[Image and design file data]
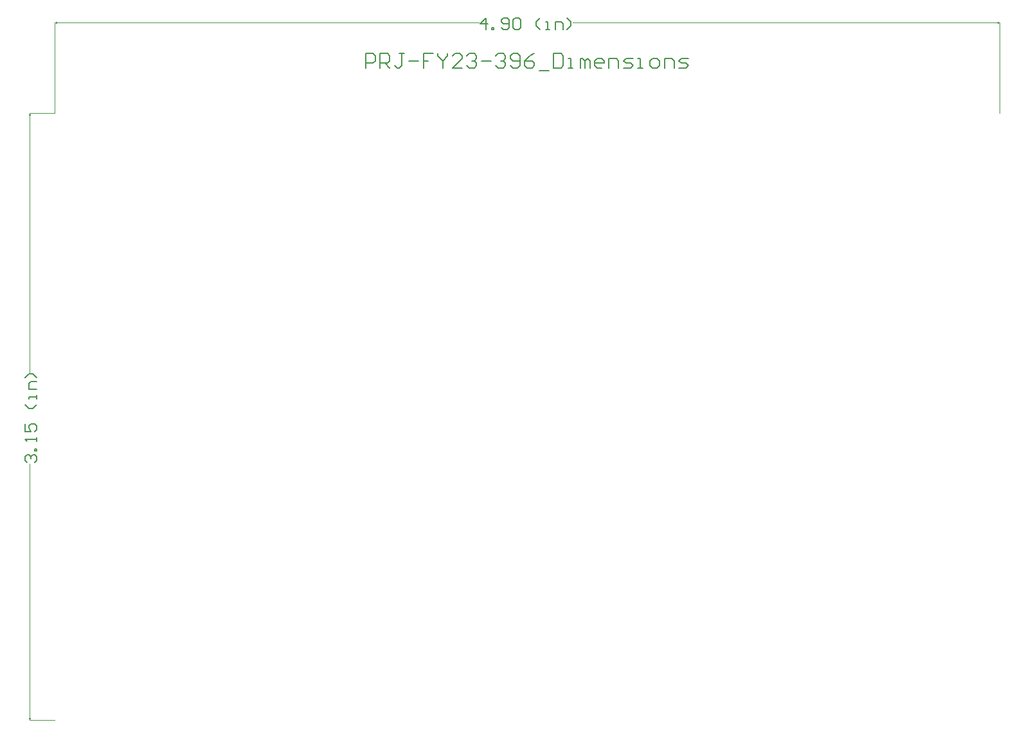
<source format=gbr>
G04*
G04 #@! TF.GenerationSoftware,Altium Limited,Altium Designer,23.11.1 (41)*
G04*
G04 Layer_Color=32896*
%FSLAX44Y44*%
%MOMM*%
G71*
G04*
G04 #@! TF.SameCoordinates,3D2E6700-7F68-432B-BC66-E9838DB2595C*
G04*
G04*
G04 #@! TF.FilePolarity,Positive*
G04*
G01*
G75*
%ADD12C,0.2032*%
%ADD39C,0.0254*%
%ADD40C,0.1524*%
D12*
X409644Y859983D02*
Y879027D01*
X419166D01*
X422340Y875853D01*
Y869505D01*
X419166Y866331D01*
X409644D01*
X428688Y859983D02*
Y879027D01*
X438209D01*
X441383Y875853D01*
Y869505D01*
X438209Y866331D01*
X428688D01*
X435036D02*
X441383Y859983D01*
X460427Y879027D02*
X454079D01*
X457253D01*
Y863157D01*
X454079Y859983D01*
X450905D01*
X447731Y863157D01*
X466775Y869505D02*
X479471D01*
X498515Y879027D02*
X485819D01*
Y869505D01*
X492167D01*
X485819D01*
Y859983D01*
X504863Y879027D02*
Y875853D01*
X511211Y869505D01*
X517559Y875853D01*
Y879027D01*
X511211Y869505D02*
Y859983D01*
X536603D02*
X523907D01*
X536603Y872679D01*
Y875853D01*
X533429Y879027D01*
X527081D01*
X523907Y875853D01*
X542951D02*
X546125Y879027D01*
X552473D01*
X555647Y875853D01*
Y872679D01*
X552473Y869505D01*
X549299D01*
X552473D01*
X555647Y866331D01*
Y863157D01*
X552473Y859983D01*
X546125D01*
X542951Y863157D01*
X561995Y869505D02*
X574690D01*
X581038Y875853D02*
X584212Y879027D01*
X590560D01*
X593734Y875853D01*
Y872679D01*
X590560Y869505D01*
X587386D01*
X590560D01*
X593734Y866331D01*
Y863157D01*
X590560Y859983D01*
X584212D01*
X581038Y863157D01*
X600082D02*
X603256Y859983D01*
X609604D01*
X612778Y863157D01*
Y875853D01*
X609604Y879027D01*
X603256D01*
X600082Y875853D01*
Y872679D01*
X603256Y869505D01*
X612778D01*
X631822Y879027D02*
X625474Y875853D01*
X619126Y869505D01*
Y863157D01*
X622300Y859983D01*
X628648D01*
X631822Y863157D01*
Y866331D01*
X628648Y869505D01*
X619126D01*
X638170Y856809D02*
X650866D01*
X657214Y879027D02*
Y859983D01*
X666736D01*
X669910Y863157D01*
Y875853D01*
X666736Y879027D01*
X657214D01*
X676258Y859983D02*
X682606D01*
X679432D01*
Y872679D01*
X676258D01*
X692128Y859983D02*
Y872679D01*
X695302D01*
X698475Y869505D01*
Y859983D01*
Y869505D01*
X701649Y872679D01*
X704823Y869505D01*
Y859983D01*
X720693D02*
X714345D01*
X711171Y863157D01*
Y869505D01*
X714345Y872679D01*
X720693D01*
X723867Y869505D01*
Y866331D01*
X711171D01*
X730215Y859983D02*
Y872679D01*
X739737D01*
X742911Y869505D01*
Y859983D01*
X749259D02*
X758781D01*
X761955Y863157D01*
X758781Y866331D01*
X752433D01*
X749259Y869505D01*
X752433Y872679D01*
X761955D01*
X768303Y859983D02*
X774651D01*
X771477D01*
Y872679D01*
X768303D01*
X787347Y859983D02*
X793695D01*
X796869Y863157D01*
Y869505D01*
X793695Y872679D01*
X787347D01*
X784173Y869505D01*
Y863157D01*
X787347Y859983D01*
X803217D02*
Y872679D01*
X812738D01*
X815912Y869505D01*
Y859983D01*
X822261D02*
X831782D01*
X834956Y863157D01*
X831782Y866331D01*
X825434D01*
X822261Y869505D01*
X825434Y872679D01*
X834956D01*
D39*
X1244600Y800354D02*
Y919734D01*
X0Y800354D02*
Y919734D01*
X681971Y919480D02*
X1244600D01*
X0D02*
X559073D01*
X1242060Y920327D02*
X1244600Y919480D01*
X1242060Y918633D02*
X1244600Y919480D01*
X0D02*
X2540Y918633D01*
X0Y919480D02*
X2540Y920327D01*
X-33020Y800354D02*
X-32173Y797814D01*
X-33867D02*
X-33020Y800354D01*
X-33867Y2540D02*
X-33020Y0D01*
X-32173Y2540D01*
X-33020Y458578D02*
Y800354D01*
Y0D02*
Y338220D01*
X-33274Y800354D02*
X0D01*
X-33274Y0D02*
X-254D01*
D40*
X568469Y910339D02*
Y925574D01*
X560851Y917956D01*
X571008D01*
X576086Y910339D02*
Y912878D01*
X578626D01*
Y910339D01*
X576086D01*
X588782Y912878D02*
X591321Y910339D01*
X596400D01*
X598939Y912878D01*
Y923034D01*
X596400Y925574D01*
X591321D01*
X588782Y923034D01*
Y920495D01*
X591321Y917956D01*
X598939D01*
X604017Y923034D02*
X606557Y925574D01*
X611635D01*
X614174Y923034D01*
Y912878D01*
X611635Y910339D01*
X606557D01*
X604017Y912878D01*
Y923034D01*
X639566Y910339D02*
X634487Y915417D01*
Y920495D01*
X639566Y925574D01*
X647183Y910339D02*
X652262D01*
X649723D01*
Y920495D01*
X647183D01*
X659879Y910339D02*
Y920495D01*
X667497D01*
X670036Y917956D01*
Y910339D01*
X675114D02*
X680193Y915417D01*
Y920495D01*
X675114Y925574D01*
X-36574Y339998D02*
X-39114Y342537D01*
Y347615D01*
X-36574Y350155D01*
X-34035D01*
X-31496Y347615D01*
Y345076D01*
Y347615D01*
X-28957Y350155D01*
X-26418D01*
X-23879Y347615D01*
Y342537D01*
X-26418Y339998D01*
X-23879Y355233D02*
X-26418D01*
Y357772D01*
X-23879D01*
Y355233D01*
Y367929D02*
Y373007D01*
Y370468D01*
X-39114D01*
X-36574Y367929D01*
X-39114Y390782D02*
Y380625D01*
X-31496D01*
X-34035Y385703D01*
Y388242D01*
X-31496Y390782D01*
X-26418D01*
X-23879Y388242D01*
Y383164D01*
X-26418Y380625D01*
X-23879Y416173D02*
X-28957Y411095D01*
X-34035D01*
X-39114Y416173D01*
X-23879Y423791D02*
Y428869D01*
Y426330D01*
X-34035D01*
Y423791D01*
X-23879Y436487D02*
X-34035D01*
Y444104D01*
X-31496Y446643D01*
X-23879D01*
Y451722D02*
X-28957Y456800D01*
X-34035D01*
X-39114Y451722D01*
M02*

</source>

▸ **DESCRIPTION OF THE TASK**: Copy the lines above exactly. Start with the line containing "X815912Y869505D01*", end with the line containing "X0Y919480D02*", and include both.

▸ **YOUR SOLUTION**:
X815912Y869505D01*
Y859983D01*
X822261D02*
X831782D01*
X834956Y863157D01*
X831782Y866331D01*
X825434D01*
X822261Y869505D01*
X825434Y872679D01*
X834956D01*
D39*
X1244600Y800354D02*
Y919734D01*
X0Y800354D02*
Y919734D01*
X681971Y919480D02*
X1244600D01*
X0D02*
X559073D01*
X1242060Y920327D02*
X1244600Y919480D01*
X1242060Y918633D02*
X1244600Y919480D01*
X0D02*
X2540Y918633D01*
X0Y919480D02*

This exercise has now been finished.